Dataset entries
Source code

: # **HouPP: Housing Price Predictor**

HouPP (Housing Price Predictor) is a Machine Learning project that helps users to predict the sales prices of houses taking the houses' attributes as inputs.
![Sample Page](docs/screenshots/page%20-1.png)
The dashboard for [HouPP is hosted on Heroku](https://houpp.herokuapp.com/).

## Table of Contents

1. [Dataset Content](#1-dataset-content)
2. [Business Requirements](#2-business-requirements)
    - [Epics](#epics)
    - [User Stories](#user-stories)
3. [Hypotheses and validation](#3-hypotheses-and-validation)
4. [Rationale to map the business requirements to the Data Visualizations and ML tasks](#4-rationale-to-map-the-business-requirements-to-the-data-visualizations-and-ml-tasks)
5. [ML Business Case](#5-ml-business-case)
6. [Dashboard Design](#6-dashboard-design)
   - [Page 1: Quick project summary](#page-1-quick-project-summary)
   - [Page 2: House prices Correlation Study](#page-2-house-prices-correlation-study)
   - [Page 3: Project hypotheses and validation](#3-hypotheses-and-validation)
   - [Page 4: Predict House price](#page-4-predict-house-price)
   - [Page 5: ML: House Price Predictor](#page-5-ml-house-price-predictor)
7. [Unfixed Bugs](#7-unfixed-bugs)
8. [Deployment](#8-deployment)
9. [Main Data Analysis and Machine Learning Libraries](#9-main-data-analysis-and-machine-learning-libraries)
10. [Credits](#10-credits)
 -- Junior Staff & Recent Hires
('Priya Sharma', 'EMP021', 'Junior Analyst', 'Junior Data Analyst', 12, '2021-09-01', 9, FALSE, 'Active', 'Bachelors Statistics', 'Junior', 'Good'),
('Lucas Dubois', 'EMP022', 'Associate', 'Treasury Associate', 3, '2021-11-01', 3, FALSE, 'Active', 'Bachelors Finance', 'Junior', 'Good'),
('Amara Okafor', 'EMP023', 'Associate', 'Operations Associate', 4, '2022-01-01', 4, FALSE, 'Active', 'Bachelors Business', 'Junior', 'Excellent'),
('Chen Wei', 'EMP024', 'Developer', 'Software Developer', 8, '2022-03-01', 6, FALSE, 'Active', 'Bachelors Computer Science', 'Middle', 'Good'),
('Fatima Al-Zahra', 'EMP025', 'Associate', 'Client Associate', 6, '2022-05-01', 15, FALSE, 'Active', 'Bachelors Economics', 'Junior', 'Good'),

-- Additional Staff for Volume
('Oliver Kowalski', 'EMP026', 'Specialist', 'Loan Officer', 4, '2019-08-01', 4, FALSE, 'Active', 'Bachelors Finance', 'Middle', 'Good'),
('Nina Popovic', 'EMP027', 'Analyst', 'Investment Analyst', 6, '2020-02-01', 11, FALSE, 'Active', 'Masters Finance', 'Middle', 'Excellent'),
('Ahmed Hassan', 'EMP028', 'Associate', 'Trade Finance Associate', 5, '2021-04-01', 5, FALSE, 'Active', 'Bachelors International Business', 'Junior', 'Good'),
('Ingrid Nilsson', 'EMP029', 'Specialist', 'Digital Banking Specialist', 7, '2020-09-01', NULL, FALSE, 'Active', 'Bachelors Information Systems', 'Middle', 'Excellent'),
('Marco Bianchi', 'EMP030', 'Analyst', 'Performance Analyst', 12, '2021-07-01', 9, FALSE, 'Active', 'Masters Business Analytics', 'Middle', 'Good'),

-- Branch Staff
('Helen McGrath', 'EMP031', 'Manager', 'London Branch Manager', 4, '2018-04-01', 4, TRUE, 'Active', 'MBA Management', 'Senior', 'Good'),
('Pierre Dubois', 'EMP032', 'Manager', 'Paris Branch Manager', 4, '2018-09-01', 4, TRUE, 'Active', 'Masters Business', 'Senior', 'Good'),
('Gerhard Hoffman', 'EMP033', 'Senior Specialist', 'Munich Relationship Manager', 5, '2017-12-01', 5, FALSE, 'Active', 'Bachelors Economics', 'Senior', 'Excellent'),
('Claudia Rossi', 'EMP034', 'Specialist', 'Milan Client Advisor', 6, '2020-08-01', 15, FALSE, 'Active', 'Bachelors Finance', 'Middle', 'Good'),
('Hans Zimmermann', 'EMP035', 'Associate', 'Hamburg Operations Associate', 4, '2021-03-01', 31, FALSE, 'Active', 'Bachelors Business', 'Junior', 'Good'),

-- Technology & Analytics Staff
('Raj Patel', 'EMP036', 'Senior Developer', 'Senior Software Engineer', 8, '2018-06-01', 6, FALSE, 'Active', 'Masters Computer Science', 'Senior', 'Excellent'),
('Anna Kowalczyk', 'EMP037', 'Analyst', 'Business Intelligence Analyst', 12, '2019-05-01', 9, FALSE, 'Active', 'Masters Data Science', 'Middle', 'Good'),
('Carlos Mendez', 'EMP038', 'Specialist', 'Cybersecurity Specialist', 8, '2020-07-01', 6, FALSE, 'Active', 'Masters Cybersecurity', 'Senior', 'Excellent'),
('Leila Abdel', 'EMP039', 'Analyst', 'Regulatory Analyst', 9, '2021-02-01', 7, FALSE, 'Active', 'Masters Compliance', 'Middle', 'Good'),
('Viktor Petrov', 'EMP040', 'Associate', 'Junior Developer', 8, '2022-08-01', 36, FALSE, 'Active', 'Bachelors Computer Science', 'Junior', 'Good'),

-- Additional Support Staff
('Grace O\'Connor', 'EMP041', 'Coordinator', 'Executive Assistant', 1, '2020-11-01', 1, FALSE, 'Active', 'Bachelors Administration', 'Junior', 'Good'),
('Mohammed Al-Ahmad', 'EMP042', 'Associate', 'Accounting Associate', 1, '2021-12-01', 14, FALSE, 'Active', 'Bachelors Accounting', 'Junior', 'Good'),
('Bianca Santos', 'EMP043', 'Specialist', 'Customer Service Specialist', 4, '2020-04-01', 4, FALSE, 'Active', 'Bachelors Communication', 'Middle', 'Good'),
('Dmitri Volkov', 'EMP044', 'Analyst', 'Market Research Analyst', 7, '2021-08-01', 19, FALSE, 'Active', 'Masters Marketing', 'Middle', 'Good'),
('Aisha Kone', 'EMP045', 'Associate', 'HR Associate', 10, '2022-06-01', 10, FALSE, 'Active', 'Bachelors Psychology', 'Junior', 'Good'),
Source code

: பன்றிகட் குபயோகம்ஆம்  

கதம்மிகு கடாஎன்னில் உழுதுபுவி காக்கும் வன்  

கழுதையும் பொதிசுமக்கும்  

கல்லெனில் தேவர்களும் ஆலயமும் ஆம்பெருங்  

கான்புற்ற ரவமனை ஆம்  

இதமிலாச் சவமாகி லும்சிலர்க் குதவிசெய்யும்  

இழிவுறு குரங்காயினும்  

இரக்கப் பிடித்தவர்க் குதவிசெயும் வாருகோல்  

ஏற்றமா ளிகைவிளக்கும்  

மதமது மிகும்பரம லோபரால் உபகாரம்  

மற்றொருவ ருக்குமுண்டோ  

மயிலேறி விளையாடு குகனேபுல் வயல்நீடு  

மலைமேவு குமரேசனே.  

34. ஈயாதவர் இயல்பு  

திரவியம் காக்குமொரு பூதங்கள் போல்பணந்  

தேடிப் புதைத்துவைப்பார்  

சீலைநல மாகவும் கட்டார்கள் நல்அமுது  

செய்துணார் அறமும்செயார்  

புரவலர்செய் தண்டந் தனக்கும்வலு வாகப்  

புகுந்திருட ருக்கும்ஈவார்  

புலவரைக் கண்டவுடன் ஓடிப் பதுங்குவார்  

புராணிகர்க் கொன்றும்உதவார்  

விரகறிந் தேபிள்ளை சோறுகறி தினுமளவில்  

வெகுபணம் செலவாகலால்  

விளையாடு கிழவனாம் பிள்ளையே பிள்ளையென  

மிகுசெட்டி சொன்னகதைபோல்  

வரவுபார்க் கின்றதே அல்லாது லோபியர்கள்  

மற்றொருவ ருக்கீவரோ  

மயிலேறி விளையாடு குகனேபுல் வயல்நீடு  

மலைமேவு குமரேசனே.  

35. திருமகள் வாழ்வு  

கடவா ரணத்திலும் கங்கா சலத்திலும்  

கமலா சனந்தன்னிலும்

> Work instruction
Reproduce everything in the listing from the line containing "கல்லெனில் தேவர்களும் ஆலயமும் ஆம்பெருங்" down to the line containing "மதமது மிகும்பரம லோபரால் உபகாரம்", with both of those lines included.

> Answer for the task
கல்லெனில் தேவர்களும் ஆலயமும் ஆம்பெருங்  

கான்புற்ற ரவமனை ஆம்  

இதமிலாச் சவமாகி லும்சிலர்க் குதவிசெய்யும்  

இழிவுறு குரங்காயினும்  

இரக்கப் பிடித்தவர்க் குதவிசெயும் வாருகோல்  

ஏற்றமா ளிகைவிளக்கும்  

மதமது மிகும்பரம லோபரால் உபகாரம்  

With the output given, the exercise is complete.